- **Extracted data entries**:
= = = = =

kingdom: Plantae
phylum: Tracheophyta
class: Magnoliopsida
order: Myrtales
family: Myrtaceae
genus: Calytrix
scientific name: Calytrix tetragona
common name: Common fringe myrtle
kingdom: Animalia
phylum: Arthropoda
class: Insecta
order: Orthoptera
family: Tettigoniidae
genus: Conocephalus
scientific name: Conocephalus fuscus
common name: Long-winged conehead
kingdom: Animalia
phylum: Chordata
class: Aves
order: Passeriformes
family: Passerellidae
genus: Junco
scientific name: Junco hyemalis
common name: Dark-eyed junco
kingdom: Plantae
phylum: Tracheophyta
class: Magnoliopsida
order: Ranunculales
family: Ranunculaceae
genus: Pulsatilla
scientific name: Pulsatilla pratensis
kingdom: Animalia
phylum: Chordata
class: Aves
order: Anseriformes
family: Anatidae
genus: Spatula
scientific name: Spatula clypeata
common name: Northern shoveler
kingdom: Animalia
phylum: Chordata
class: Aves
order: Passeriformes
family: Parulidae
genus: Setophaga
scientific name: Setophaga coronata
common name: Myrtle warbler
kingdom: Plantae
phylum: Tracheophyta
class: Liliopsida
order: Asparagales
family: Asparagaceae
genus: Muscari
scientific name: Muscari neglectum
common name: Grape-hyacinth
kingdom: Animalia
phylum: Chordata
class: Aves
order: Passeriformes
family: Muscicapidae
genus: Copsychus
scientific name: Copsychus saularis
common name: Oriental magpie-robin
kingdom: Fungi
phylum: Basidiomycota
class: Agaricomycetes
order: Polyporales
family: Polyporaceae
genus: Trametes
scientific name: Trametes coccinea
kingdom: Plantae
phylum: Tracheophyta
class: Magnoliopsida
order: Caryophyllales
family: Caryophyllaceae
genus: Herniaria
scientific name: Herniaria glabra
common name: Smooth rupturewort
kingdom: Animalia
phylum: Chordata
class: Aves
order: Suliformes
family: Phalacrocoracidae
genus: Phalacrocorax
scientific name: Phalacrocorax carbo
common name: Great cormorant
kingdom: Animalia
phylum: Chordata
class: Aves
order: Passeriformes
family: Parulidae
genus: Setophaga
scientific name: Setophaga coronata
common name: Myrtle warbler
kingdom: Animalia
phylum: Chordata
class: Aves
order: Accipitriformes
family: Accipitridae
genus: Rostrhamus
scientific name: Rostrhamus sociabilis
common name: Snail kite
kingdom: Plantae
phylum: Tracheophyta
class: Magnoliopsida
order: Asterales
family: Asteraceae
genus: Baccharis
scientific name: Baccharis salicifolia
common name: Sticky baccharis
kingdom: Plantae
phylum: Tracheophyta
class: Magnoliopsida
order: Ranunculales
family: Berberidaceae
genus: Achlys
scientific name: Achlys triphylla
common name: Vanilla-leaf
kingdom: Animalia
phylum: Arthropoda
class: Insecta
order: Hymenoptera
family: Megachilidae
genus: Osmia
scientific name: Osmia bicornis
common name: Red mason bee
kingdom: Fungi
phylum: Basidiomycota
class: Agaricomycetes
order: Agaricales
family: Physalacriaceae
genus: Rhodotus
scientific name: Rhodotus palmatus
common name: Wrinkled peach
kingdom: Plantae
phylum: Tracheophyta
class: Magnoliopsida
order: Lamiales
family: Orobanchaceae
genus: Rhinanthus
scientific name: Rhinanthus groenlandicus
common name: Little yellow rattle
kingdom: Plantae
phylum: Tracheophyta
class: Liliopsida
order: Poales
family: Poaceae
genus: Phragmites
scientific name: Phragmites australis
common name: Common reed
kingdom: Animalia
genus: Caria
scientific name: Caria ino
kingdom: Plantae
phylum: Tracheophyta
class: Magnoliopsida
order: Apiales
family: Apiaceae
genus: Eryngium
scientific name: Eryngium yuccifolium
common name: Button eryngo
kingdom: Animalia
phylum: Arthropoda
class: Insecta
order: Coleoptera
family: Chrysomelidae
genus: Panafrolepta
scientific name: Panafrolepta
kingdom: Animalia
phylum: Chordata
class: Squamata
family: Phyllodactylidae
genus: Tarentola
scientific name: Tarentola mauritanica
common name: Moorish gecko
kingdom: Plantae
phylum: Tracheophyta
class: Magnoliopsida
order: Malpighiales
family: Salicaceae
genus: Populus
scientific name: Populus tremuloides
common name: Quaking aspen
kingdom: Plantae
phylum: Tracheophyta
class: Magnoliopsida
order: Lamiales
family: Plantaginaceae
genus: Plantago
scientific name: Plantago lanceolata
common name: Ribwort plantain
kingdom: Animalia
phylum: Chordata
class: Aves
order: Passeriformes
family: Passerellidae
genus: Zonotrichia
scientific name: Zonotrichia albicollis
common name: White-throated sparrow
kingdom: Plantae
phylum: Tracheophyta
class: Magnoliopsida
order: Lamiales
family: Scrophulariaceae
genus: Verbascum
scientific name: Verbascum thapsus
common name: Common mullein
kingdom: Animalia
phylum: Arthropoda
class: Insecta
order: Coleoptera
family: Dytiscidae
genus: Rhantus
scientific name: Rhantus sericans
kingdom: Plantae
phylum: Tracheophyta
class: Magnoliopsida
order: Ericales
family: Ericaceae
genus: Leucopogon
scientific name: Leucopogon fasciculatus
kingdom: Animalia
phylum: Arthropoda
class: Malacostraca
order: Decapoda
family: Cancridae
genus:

= = = = =

Update the material so that every instance of "common name" becomes "vernacular name", with nothing else altered.

kingdom: Plantae
phylum: Tracheophyta
class: Magnoliopsida
order: Myrtales
family: Myrtaceae
genus: Calytrix
scientific name: Calytrix tetragona
vernacular name: Common fringe myrtle
kingdom: Animalia
phylum: Arthropoda
class: Insecta
order: Orthoptera
family: Tettigoniidae
genus: Conocephalus
scientific name: Conocephalus fuscus
vernacular name: Long-winged conehead
kingdom: Animalia
phylum: Chordata
class: Aves
order: Passeriformes
family: Passerellidae
genus: Junco
scientific name: Junco hyemalis
vernacular name: Dark-eyed junco
kingdom: Plantae
phylum: Tracheophyta
class: Magnoliopsida
order: Ranunculales
family: Ranunculaceae
genus: Pulsatilla
scientific name: Pulsatilla pratensis
kingdom: Animalia
phylum: Chordata
class: Aves
order: Anseriformes
family: Anatidae
genus: Spatula
scientific name: Spatula clypeata
vernacular name: Northern shoveler
kingdom: Animalia
phylum: Chordata
class: Aves
order: Passeriformes
family: Parulidae
genus: Setophaga
scientific name: Setophaga coronata
vernacular name: Myrtle warbler
kingdom: Plantae
phylum: Tracheophyta
class: Liliopsida
order: Asparagales
family: Asparagaceae
genus: Muscari
scientific name: Muscari neglectum
vernacular name: Grape-hyacinth
kingdom: Animalia
phylum: Chordata
class: Aves
order: Passeriformes
family: Muscicapidae
genus: Copsychus
scientific name: Copsychus saularis
vernacular name: Oriental magpie-robin
kingdom: Fungi
phylum: Basidiomycota
class: Agaricomycetes
order: Polyporales
family: Polyporaceae
genus: Trametes
scientific name: Trametes coccinea
kingdom: Plantae
phylum: Tracheophyta
class: Magnoliopsida
order: Caryophyllales
family: Caryophyllaceae
genus: Herniaria
scientific name: Herniaria glabra
vernacular name: Smooth rupturewort
kingdom: Animalia
phylum: Chordata
class: Aves
order: Suliformes
family: Phalacrocoracidae
genus: Phalacrocorax
scientific name: Phalacrocorax carbo
vernacular name: Great cormorant
kingdom: Animalia
phylum: Chordata
class: Aves
order: Passeriformes
family: Parulidae
genus: Setophaga
scientific name: Setophaga coronata
vernacular name: Myrtle warbler
kingdom: Animalia
phylum: Chordata
class: Aves
order: Accipitriformes
family: Accipitridae
genus: Rostrhamus
scientific name: Rostrhamus sociabilis
vernacular name: Snail kite
kingdom: Plantae
phylum: Tracheophyta
class: Magnoliopsida
order: Asterales
family: Asteraceae
genus: Baccharis
scientific name: Baccharis salicifolia
vernacular name: Sticky baccharis
kingdom: Plantae
phylum: Tracheophyta
class: Magnoliopsida
order: Ranunculales
family: Berberidaceae
genus: Achlys
scientific name: Achlys triphylla
vernacular name: Vanilla-leaf
kingdom: Animalia
phylum: Arthropoda
class: Insecta
order: Hymenoptera
family: Megachilidae
genus: Osmia
scientific name: Osmia bicornis
vernacular name: Red mason bee
kingdom: Fungi
phylum: Basidiomycota
class: Agaricomycetes
order: Agaricales
family: Physalacriaceae
genus: Rhodotus
scientific name: Rhodotus palmatus
vernacular name: Wrinkled peach
kingdom: Plantae
phylum: Tracheophyta
class: Magnoliopsida
order: Lamiales
family: Orobanchaceae
genus: Rhinanthus
scientific name: Rhinanthus groenlandicus
vernacular name: Little yellow rattle
kingdom: Plantae
phylum: Tracheophyta
class: Liliopsida
order: Poales
family: Poaceae
genus: Phragmites
scientific name: Phragmites australis
vernacular name: Common reed
kingdom: Animalia
genus: Caria
scientific name: Caria ino
kingdom: Plantae
phylum: Tracheophyta
class: Magnoliopsida
order: Apiales
family: Apiaceae
genus: Eryngium
scientific name: Eryngium yuccifolium
vernacular name: Button eryngo
kingdom: Animalia
phylum: Arthropoda
class: Insecta
order: Coleoptera
family: Chrysomelidae
genus: Panafrolepta
scientific name: Panafrolepta
kingdom: Animalia
phylum: Chordata
class: Squamata
family: Phyllodactylidae
genus: Tarentola
scientific name: Tarentola mauritanica
vernacular name: Moorish gecko
kingdom: Plantae
phylum: Tracheophyta
class: Magnoliopsida
order: Malpighiales
family: Salicaceae
genus: Populus
scientific name: Populus tremuloides
vernacular name: Quaking aspen
kingdom: Plantae
phylum: Tracheophyta
class: Magnoliopsida
order: Lamiales
family: Plantaginaceae
genus: Plantago
scientific name: Plantago lanceolata
vernacular name: Ribwort plantain
kingdom: Animalia
phylum: Chordata
class: Aves
order: Passeriformes
family: Passerellidae
genus: Zonotrichia
scientific name: Zonotrichia albicollis
vernacular name: White-throated sparrow
kingdom: Plantae
phylum: Tracheophyta
class: Magnoliopsida
order: Lamiales
family: Scrophulariaceae
genus: Verbascum
scientific name: Verbascum thapsus
vernacular name: Common mullein
kingdom: Animalia
phylum: Arthropoda
class: Insecta
order: Coleoptera
family: Dytiscidae
genus: Rhantus
scientific name: Rhantus sericans
kingdom: Plantae
phylum: Tracheophyta
class: Magnoliopsida
order: Ericales
family: Ericaceae
genus: Leucopogon
scientific name: Leucopogon fasciculatus
kingdom: Animalia
phylum: Arthropoda
class: Malacostraca
order: Decapoda
family: Cancridae
genus:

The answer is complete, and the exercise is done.